● **你的任务**:
1. 阅读文本根据轨迹数据猜测了渔船轨迹可能具有的特征，请把这些特征全部列出来。
2. 阅读文本中，拖网轨迹具有什么特点？
3. 请将阅读文本中的一段原样抄写下来：从含有“# 每类轨迹，随机选取某个渔船，可视化速度序列和方向序列”的那句开始，到“plt.subplots_adjust(wspace=0.1,hspace=0.1)”为止。

● **阅读文本**:
□ □ □ □ □
从图中可以发现,不同类别的轨迹有一定区分性.

刺网为规则多边形.

围网为包围的形状.

拖网为点到点,转弯次数少.

从轨迹数据可以猜测其特征可能为转弯的角度大小\转弯次数\起始点之间的距离和时间\经度和维度变化范围等.

此外,存在一些异常轨迹需要剔除.

3. 坐标序列可视化

# 随机选取某条数据，观察x坐标序列和y坐标序列的变化情况
def visualize_one_traj_x_y():
    fig,axes = plt.subplots(nrows=2,ncols=1,figsize=(10,8))
    plt.subplots_adjust(wspace=0.2,hspace=0.2)

    data1 = get_random_one_traj(type="weiwang_data")
    x = data1["x"].loc[-1:]
    x = x / 10000
    
    y = data1["y"].loc[-1:]
    y = y / 10000

    arr1 = np.arange(len(x))
    arr2 = np.arange(len(y))

    axes[0].plot(arr1,x,label="x")
    axes[1].plot(arr2,y,label="y")
    axes[0].grid(alpha=3)
    axes[0].legend(loc="best")
    axes[1].grid(alpha=3)
    axes[1].legend(loc="best")
    plt.show()
    
visualize_one_traj_x_y()

———-图2———–

由上图可知,存在同一时间段内x\y坐标均未变化,说明可能该时段内渔船正停留在某处.

4.三类渔船速度和方向可视化

# 每类轨迹，随机选取某个渔船，可视化速度序列和方向序列
def visualize_three_traj_speed_direction():
    fig,axes = plt.subplots(nrows=3,ncols=2,figsize=(20,15))
    plt.subplots_adjust(wspace=0.1,hspace=0.1)
    # 随机选出刺网的三条轨迹进行可视化
    file_types = ["ciwang_data","weiwang_data","tuowang_data"]
    speed_types = ["ciwang_speed","weiwang_speed","tuowang_speed"]
    doirections = ["ciwang_direction","weiwang_direction","tuowang_direction"]
    colors = ['blue', 'red', 'brown']
    for i,file_name in tqdm(enumerate(file_types)):
        datax = get_random_one_traj(type=file_name)
□ □ □ □ □
● **存储数据**:
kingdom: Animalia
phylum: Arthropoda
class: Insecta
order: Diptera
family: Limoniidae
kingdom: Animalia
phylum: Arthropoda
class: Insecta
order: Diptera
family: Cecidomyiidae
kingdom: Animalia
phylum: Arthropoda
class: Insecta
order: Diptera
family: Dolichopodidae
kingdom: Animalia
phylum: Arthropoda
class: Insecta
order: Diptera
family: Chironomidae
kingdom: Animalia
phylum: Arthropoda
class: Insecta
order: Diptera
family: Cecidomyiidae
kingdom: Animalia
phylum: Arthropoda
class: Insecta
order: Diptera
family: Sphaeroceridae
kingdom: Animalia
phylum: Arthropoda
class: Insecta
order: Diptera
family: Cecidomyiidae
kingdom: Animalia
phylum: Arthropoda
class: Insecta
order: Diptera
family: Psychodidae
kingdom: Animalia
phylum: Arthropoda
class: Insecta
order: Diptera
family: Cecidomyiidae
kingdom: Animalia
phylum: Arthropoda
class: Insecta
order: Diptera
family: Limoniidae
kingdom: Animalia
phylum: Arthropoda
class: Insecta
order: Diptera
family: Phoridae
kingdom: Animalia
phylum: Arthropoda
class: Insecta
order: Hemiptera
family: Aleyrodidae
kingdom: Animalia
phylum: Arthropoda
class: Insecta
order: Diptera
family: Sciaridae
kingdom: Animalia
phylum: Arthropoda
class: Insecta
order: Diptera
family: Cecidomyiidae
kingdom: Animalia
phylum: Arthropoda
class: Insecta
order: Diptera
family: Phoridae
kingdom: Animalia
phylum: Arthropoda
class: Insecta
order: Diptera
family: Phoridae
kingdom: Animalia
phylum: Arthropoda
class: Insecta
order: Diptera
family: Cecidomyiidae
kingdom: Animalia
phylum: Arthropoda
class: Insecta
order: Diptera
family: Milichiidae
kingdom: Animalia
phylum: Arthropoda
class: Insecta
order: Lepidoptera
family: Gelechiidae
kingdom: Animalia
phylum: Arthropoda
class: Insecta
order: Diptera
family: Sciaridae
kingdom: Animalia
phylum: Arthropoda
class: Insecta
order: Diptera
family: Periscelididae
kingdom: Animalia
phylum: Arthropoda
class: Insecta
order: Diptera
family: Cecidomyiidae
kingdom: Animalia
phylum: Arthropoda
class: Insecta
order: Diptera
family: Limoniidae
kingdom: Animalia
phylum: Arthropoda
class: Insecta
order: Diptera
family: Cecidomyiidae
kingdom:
□ □ □ □ □
● **答案列表**:
1. 转弯的角度大小；转弯次数；起始点之间的距离和时间；经度和维度变化范围。

2. 拖网轨迹为点到点，转弯次数少。

3.
# 每类轨迹，随机选取某个渔船，可视化速度序列和方向序列
def visualize_three_traj_speed_direction():
    fig,axes = plt.subplots(nrows=3,ncols=2,figsize=(20,15))
    plt.subplots_adjust(wspace=0.1,hspace=0.1)